## [Цель задания]
Куда, согласно выбранному тексту, отправляли раненых после перевязки и кормления на пристани Даналу?

## [Выбранный текст]

Зато когда пароходик привозил раненых к пристани Даналу, там для них был питательно-перевязочный пункт с врачами и сестрами. Раненых и больных выносили в чистые и прохладные бараки, перевязывали, кормили и отправляли их дальше, в Тифлис. Бараки были построены во время войны. Их было очень много — целый городок. Они стояли совсем на песке, на берегу озера. Там же был и домик для проезжающих сестер и врачей. Были даже баня и лавочки с разной мелочью.
Но не всегда проходили благополучно перевозки раненых даже и по такому маленькому и спокойному озеру. Вода в Урмийском озере настолько насыщена солью, что в ней утонуть прямо невозможно… Нередко бывает и волнение на озере. Когда подует хороший ветер, то плыть на маленьких баржах очень опасно. Когда нет в трюмах никакого груза, волнами их бросает с боку на бок, как простые скорлупки; раненых катает на палубе от одного борта к другому. Иной раз и смоет за борт…
Бывали случаи, что сами баржи переворачивались кверху дном. Бочки с пресной водой срываются со своих мест и катаются вместе с ранеными по палубе. Соленые волны заливают всю палубу, а то и уносят с собой в озеро все, что не привязано крепко… А что не смоют, то вымочат, поломают, разобьют.

## [Исходные строки]
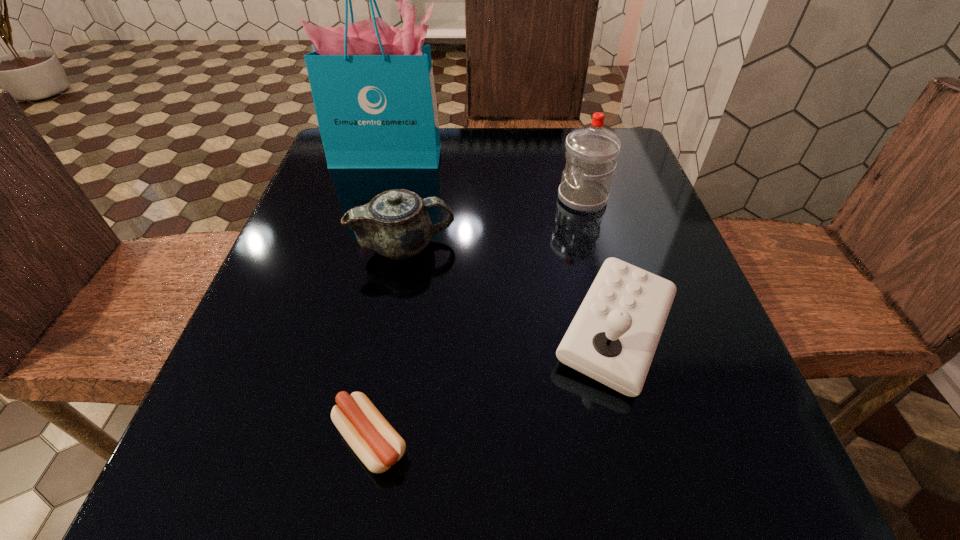
You are a GUI agent. You are given a task and a screenshot of the screen. Output one action in this format:
    pyautogui.click(x=<x>, y=<y>)
    Task: Click on the free spot that satisfies the following two spatial constraints: 1. on the handle side of the water bottle; 2. on the front side of the nearest object
    
    Given the screenshot: What is the action you would take?
    pyautogui.click(x=648, y=440)

This screenshot has width=960, height=540. I want to click on free spot that satisfies the following two spatial constraints: 1. from the spout of the third farthest object; 2. on the back side of the joystick, so click(390, 331).

Locate an element on the screen. This screenshot has width=960, height=540. free point that satisfies the following two spatial constraints: 1. on the back side of the fourth farthest object; 2. on the right side of the shortest object is located at coordinates (391, 331).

## [Решение]
Дальше, в Тифлис.